[YOUR GOAL]: Swap "Privacy" for "Privacy policy" everywhere in these lines, leaving the rest untouched.

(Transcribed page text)

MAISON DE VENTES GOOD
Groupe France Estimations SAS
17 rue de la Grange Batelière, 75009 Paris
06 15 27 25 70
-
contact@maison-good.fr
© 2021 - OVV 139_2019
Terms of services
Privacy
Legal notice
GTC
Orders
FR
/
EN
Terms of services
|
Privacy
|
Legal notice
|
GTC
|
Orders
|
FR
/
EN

[YOUR RESPONSE]:
MAISON DE VENTES GOOD
Groupe France Estimations SAS
17 rue de la Grange Batelière, 75009 Paris
06 15 27 25 70
-
contact@maison-good.fr
© 2021 - OVV 139_2019
Terms of services
Privacy policy
Legal notice
GTC
Orders
FR
/
EN
Terms of services
|
Privacy policy
|
Legal notice
|
GTC
|
Orders
|
FR
/
EN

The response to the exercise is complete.